Die Nachfrage komme von KI-Chip-Designschmieden wie Nvidia und AMD, die keine eigenen Fabriken haben. Auch KI-Spezialunternehmen wie OpenAI und Elon Musks „Grok“ sorgen für Aufträge, vor allem aber der Bedarf der großen „Hyperscaler“. Gemeint sind damit Cloud- und KI-Dienste-Anbieter wie Amazon/AWS, Google und Meta (alias Facebook), die eigene KI-Chips entwerfen und immer neue Rechenzentren hochziehen.

TSMC-Kapazitäten für 5-nm-Generation bereits bis Jahresende ausgebucht
Sie alle sind mittlerweile auf Foundry-Dienste angewiesen, weil sie keine eigenen Chipfabriken (mehr) haben. Und gerade für KI-Chips sind besonders hochintegrierte Prozesse mit feinsten Strukturen notwendig, wie sie nur weniger Marktführer beherrschen. Laut Trendforce-Einschätzung sind daher die Kapazitäten von TSMC für Chips der Strukturgeneration fünf Nanometer (Millionstel Millimeter) und darunter bis Ende 2026 voll ausgelastet.
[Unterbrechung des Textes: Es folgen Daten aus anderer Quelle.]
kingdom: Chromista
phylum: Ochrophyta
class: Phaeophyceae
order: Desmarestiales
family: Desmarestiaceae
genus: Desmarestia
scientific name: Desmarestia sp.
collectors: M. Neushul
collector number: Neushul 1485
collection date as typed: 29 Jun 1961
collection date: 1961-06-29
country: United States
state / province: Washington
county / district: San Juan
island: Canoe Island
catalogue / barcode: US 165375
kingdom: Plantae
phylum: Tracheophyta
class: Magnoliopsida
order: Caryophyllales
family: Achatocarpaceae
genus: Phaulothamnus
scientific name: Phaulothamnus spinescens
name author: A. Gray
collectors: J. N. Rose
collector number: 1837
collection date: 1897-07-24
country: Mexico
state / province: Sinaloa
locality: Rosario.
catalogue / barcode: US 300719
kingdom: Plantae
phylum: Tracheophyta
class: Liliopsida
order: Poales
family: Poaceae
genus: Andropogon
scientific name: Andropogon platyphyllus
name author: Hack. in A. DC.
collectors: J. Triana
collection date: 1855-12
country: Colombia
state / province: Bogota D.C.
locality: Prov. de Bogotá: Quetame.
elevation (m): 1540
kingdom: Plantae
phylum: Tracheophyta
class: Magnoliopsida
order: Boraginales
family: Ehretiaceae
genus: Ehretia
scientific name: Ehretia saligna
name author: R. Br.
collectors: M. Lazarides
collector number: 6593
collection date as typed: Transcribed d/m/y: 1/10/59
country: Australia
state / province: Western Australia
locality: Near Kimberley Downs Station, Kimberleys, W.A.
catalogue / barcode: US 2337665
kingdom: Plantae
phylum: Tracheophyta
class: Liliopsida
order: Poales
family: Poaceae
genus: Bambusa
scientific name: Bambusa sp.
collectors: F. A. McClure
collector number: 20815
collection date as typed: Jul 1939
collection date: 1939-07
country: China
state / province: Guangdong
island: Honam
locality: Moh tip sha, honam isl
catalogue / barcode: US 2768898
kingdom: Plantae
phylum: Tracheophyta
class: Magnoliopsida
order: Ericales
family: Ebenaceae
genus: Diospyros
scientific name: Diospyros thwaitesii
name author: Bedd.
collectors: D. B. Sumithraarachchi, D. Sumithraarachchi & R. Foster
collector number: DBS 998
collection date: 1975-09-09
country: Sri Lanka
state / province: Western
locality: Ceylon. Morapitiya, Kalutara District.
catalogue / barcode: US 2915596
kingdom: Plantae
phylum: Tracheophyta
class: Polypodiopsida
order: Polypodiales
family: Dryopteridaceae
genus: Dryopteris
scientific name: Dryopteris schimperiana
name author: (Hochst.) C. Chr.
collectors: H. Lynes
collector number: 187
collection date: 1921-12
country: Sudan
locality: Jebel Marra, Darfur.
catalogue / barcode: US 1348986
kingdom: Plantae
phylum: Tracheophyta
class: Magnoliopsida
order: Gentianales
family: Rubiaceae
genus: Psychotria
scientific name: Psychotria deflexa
Ähnliches gelte für Samsung., „TSMC hat daher die Foundry-Preise für alle Fertigungsknoten bei 5/4 nm und darunter für 2026 angehoben“, berichten die Analysten. „Da die Auftragslage bis 2027 reicht, sind weitere Preiserhöhungen in den Folgejahren nicht auszuschließen.“
Chinesen holen auch im Halbleiter-Sektor auf
Abzuwarten bleibt, in welchem Maße die chinesischen Halbleiterwerke inzwischen imstande sind, den Binnenbedarf im Reich der Mitte zu decken. Unternehmen wie SMIC haben als Reaktion auf die Boykottpolitik und Handelskriege von Donald Trump und Joe Biden gegen China reagiert: Die Chinesen haben ihre eigenen Kapazitäten deutlich ausgebaut, außerdem auch die Produktion eigener Chipfabrikausrüstungen deutlich verbessert und modernisiert. Allem Anschein nach wird der große Aufsteigerstaat im Osten ohnehin nicht mehr auf Zulieferungen aus dem Westen angewiesen sein.